03 juin 2014 | Derriennic Associés |

Le Conseil supérieur de la magistrature (CSM) a proposé, le 29 avril 2014, le « déplacement d’office » d’un vice-procureur qui avait commenté sur le réseau social « Twitter », sous le pseudonyme « @Proc_Gascogne », les débats de manière déplacée alors qu’il siégeait aux assises des Landes à la fin de l’année 2012.

En novembre 2012, un journaliste du quotidien Sud Ouest avait révélé que deux magistrats, l’avocat général et un assesseur, avaient échangé des messages sur le réseau social lors d’un procès devant la cour d’assises des Landes.

Quelques exemples des propos échangés illustrent leur nature :

• « Question de jurisprudence: un assesseur exaspéré qui étrangle sa présidente, ça vaut combien? » avait démarré l’assesseur, dont le compte était @Bip_Ed (fermé depuis).
• « Je te renvoie l’ascenseur en cas de meurtre de la directrice du greffe« , avait répondu, plus tard, l’avocat général, dont le compte était @Proc_Gascogne (également fermé).
• « Bon, ça y est, j’ai fait pleurer le témoin«
• « On a le droit de gifler un témoin? » avait-il poursuivi, puis: « Bon, ça y est, j’ai fait pleurer le témoin… #Oranginarouge« .
L’enquête montrera qu’un témoin du procès avait effectivement pleuré lors de son audition.

Au total, une vingtaine de messages avaient été ainsi échangés.

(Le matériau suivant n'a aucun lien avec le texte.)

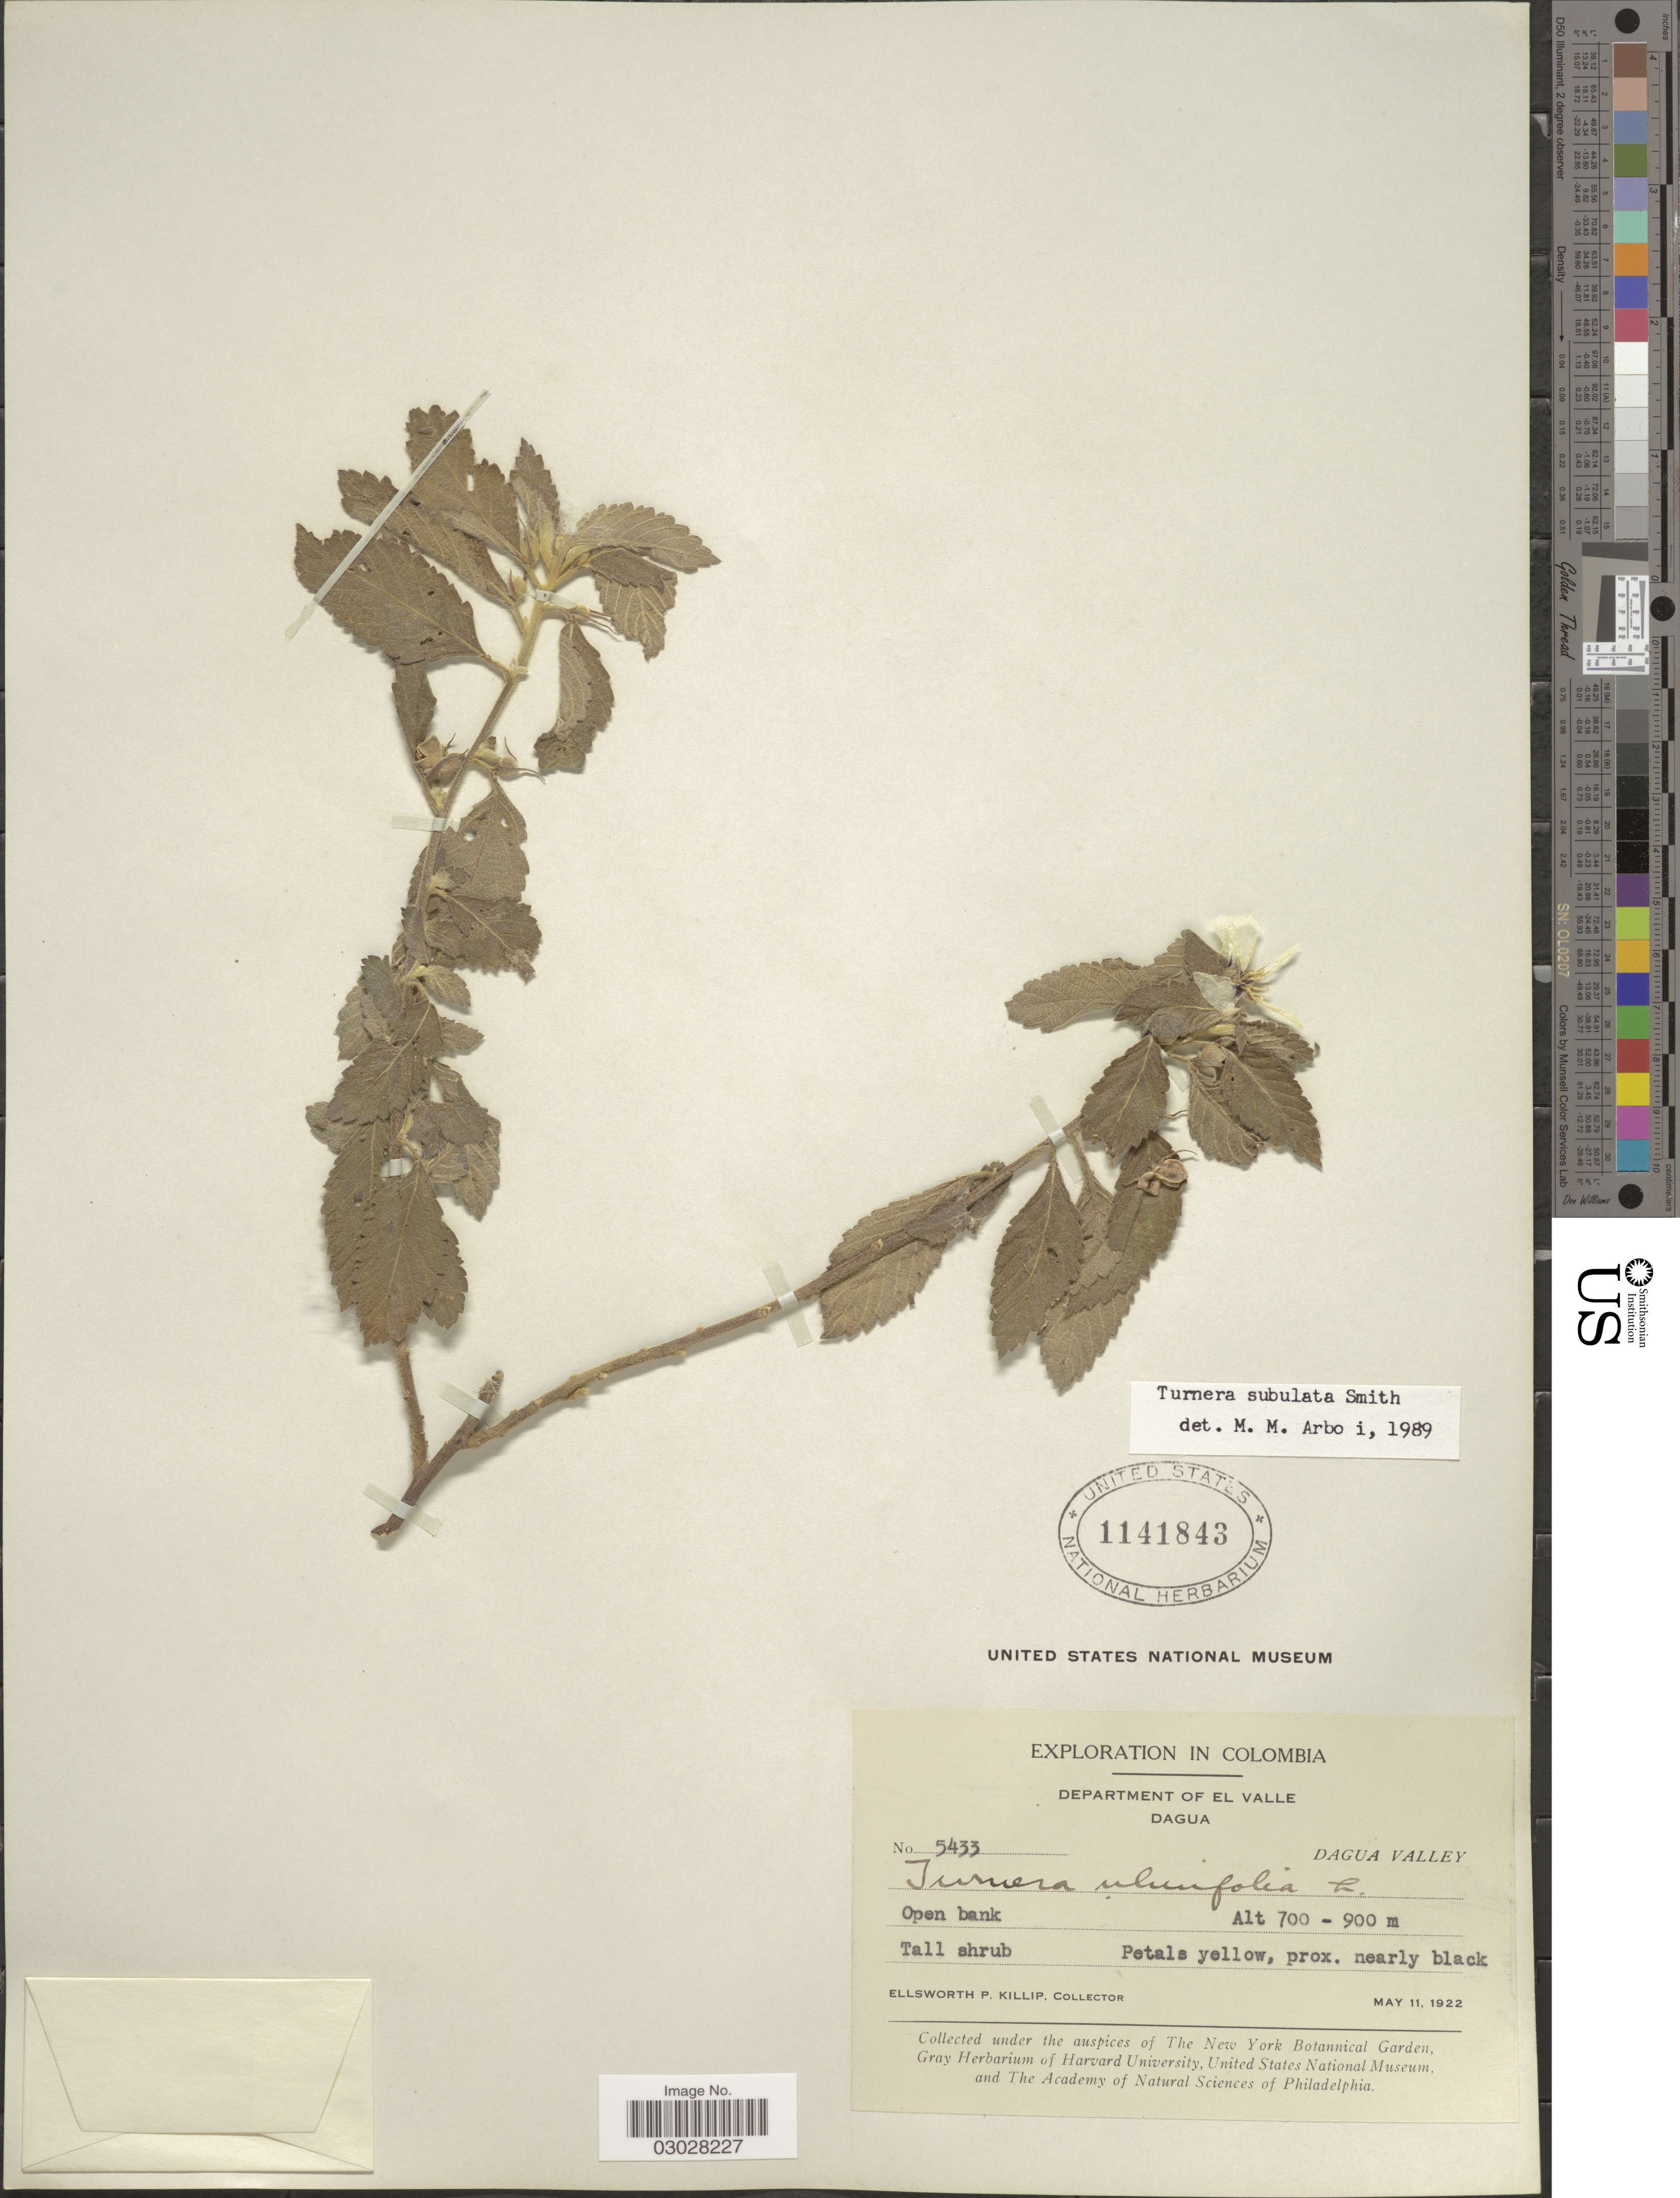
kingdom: Plantae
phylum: Tracheophyta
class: Magnoliopsida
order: Malpighiales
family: Turneraceae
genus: Turnera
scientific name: Turnera subulata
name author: Sm.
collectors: E. P. Killip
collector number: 5433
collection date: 1922-05-11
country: Colombia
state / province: Valle del Cauca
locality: Department of El Valle. Dagua. Dagua Valley.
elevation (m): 700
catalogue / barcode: US 1141843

Une fois l’affaire révélée publiquement, le parquet général de Pau avait fait appel du verdict du procès. L’enquête de l’Inspection générale des services judiciaires devait montrer que l’avocat général avait bien twitté en pleine audience, ce qu’il a reconnu, mais pas l’assesseur.

« L’usage des réseaux sociaux pendant ou à l’occasion d’une audience est à l’évidence incompatible avec les devoirs de l’état d’un magistrat« , ont estimé les membres de la formation disciplinaire du CSM compétente pour les magistrats du parquet.

Pendant l’audience disciplinaire, le magistrat a expliqué qu’il concevait sa pratique de Twitter comme « un moyen de faire connaitre la justice de l’intérieur » et de « faire connaître les états d’âme des magistrats » et que les échanges critiqués ne portaient que sur « quelques minutes d’attention sur la journée », ils avaient eu lieu à des moments où « il n’y a pas lieu d’être attentif par exemple quand un témoin arrive à la barre ». Il a toutefois admis que ces messages s’ils relevaient d’un « humour décalé » avaient pu choquer. Il a indiqué que « le caractère public lui avait un peu échappé ».

Le CSM livre cependant dans son avis des attendus d’une rare sévérité à l’encontre du magistrat dont le comportement a «gravement porté atteinte à l’autorité et au crédit de l’autorité judiciaire ».

Le CSM estime que ce comportement « relève d’un cynisme singulier particulièrement indigne de la part d’un magistrat », en violation d’un serment professionnel qui impose à qui le prête «Dignité » et « Délicatesse ».

Toujours à suivre son avis, « l’invocation d’une pratique d’humour sur les réseaux sociaux pour justifier ces messages est particulièrement inappropriée s’agissant d’une audience, en l’espèce de la cour d’assises ».

« Le fait, pour [le magistrat], d’avoir, avant et pendant une audience d’assises, échangé des messages sur un réseau social caractérise un manquement aux devoirs de dignité, de discrétion, de réserve et de prudence ».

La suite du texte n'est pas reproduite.